Proposition de l’oratrice :
– Réduire le nombre de VP (notamment, avoir des « supers » VP Recherche et VP Enseignement) ; avoir des doyens proposés par le président et intégrés à la gouvernance de l’université.
– Repenser les missions des services centraux.
-> Repenser le fonctionnement interne des universités, avec plus de poids sur les composantes, reconstruire du lien entre composantes et présidence.
3 – Les carrières universitaires
Constat / diagnostic :
– 3 préalables à toute réforme : (1) la création de supports de postes (2000 MCF/an en 2005 ; 1000/an aujourd’hui) ; (2) une augmentation des salaires ; (3) une amélioration des conditions de travail (on observe notamment une baisse du nombre de personnels d’accompagnement de la recherche).
– Une transformation de la manière dont on devient universitaire : l’idée d’un concours national est une fausse idée. On est désormais sur un schéma de « marché du travail », où un recrutement répond à un besoin particulier à un établissement. La notion de « profil » sur les postes restreint encore les possibilités.
– Les COS (Comités de Sélection) n’ont pas amélioré les procédures de recrutement. La procédure est trop expéditive. La présence d’extérieurs rend difficile une procédure plus approfondie. Les universités sont responsables de leur masse salariale, mais pas de leur recrutement. Les modalités de recrutement sont difficiles à comprendre hors des frontières.
– Les premières années de recrutement sont importantes, et sont en particulier cruciales pour le reste de la carrière (a fortiori pour les femmes). Les jeunes recrutés sont insuffisamment suivis, accompagnés, dotés et respectés.
Ce que propose la LPPR :
– Revalorisation des salaires, notamment des premières années.

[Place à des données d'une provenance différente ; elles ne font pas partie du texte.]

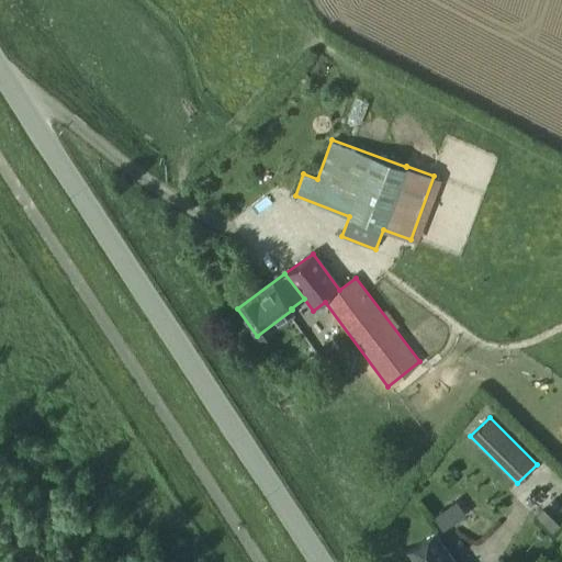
[(445,529),(470,514),(461,499),(436,515),(445,529)]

– Pour les doctorats, un financement sur 4 ans, une revalorisation des contrats doctoraux, et plus de contrats doctoraux notamment pour les SHS.
– Mise en place de tenure tracks et de CDI de mission. A noter que cette proposition revient à juxtaposer au niveau national les 3 principaux modèles de carrière existant dans le monde : modèle pyramidal français ; modèle du survivant allemand ; modèle du tenure track américain.
Proposition de l’oratrice :
– Suppression du CNU (« incompréhensible de l’extérieur »).
– Donner plus de poids au CA dans les recrutements (on change rarement actuellement l’ordre donné par un COS en CA).
– Avoir des COS sans membres extérieurs (ou recours aux extérieurs dans la dernière phase du concours).
– Mieux accueillir et suivre les nouveaux entrants.
– Développer un marché du travail universitaire européen.